PROBLEM DESCRIPTION
Every line with "flavour" in it must be copied from the data.

DATA FOR PROCESSING
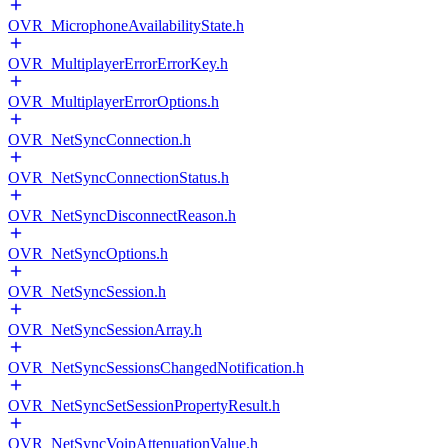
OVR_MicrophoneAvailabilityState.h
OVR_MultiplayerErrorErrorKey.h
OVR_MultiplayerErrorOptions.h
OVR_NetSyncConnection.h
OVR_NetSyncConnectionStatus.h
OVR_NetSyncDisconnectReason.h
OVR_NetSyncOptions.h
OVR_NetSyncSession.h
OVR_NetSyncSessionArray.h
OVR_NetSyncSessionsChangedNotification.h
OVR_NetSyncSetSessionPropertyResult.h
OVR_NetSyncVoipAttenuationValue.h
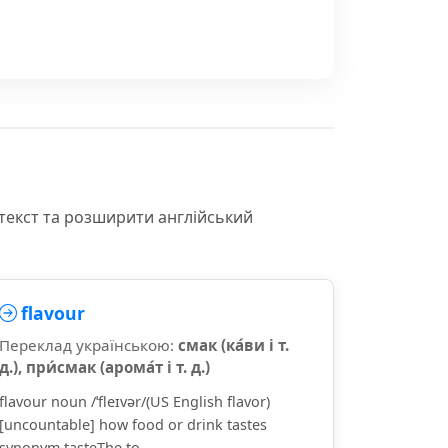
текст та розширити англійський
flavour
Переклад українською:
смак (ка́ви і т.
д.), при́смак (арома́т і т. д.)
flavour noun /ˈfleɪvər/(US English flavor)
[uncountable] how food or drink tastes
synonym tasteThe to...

==

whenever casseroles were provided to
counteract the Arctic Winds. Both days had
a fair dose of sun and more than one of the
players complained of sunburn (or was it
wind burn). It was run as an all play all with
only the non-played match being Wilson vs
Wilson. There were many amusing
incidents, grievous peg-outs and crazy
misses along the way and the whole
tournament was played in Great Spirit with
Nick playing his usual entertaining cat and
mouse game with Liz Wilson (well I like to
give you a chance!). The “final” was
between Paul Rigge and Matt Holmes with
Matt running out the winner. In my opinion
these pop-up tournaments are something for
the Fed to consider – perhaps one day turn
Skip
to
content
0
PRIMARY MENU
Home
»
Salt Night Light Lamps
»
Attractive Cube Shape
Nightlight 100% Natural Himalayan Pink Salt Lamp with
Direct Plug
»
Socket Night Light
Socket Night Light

* * *

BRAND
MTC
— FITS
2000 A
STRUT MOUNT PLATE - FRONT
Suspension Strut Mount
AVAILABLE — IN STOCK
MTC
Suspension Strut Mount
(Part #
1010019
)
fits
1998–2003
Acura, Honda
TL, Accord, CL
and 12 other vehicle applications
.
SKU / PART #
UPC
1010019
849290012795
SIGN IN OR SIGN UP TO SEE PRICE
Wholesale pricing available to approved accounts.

COMPLETED TASK
flavour
flavour noun /ˈfleɪvər/(US English flavor)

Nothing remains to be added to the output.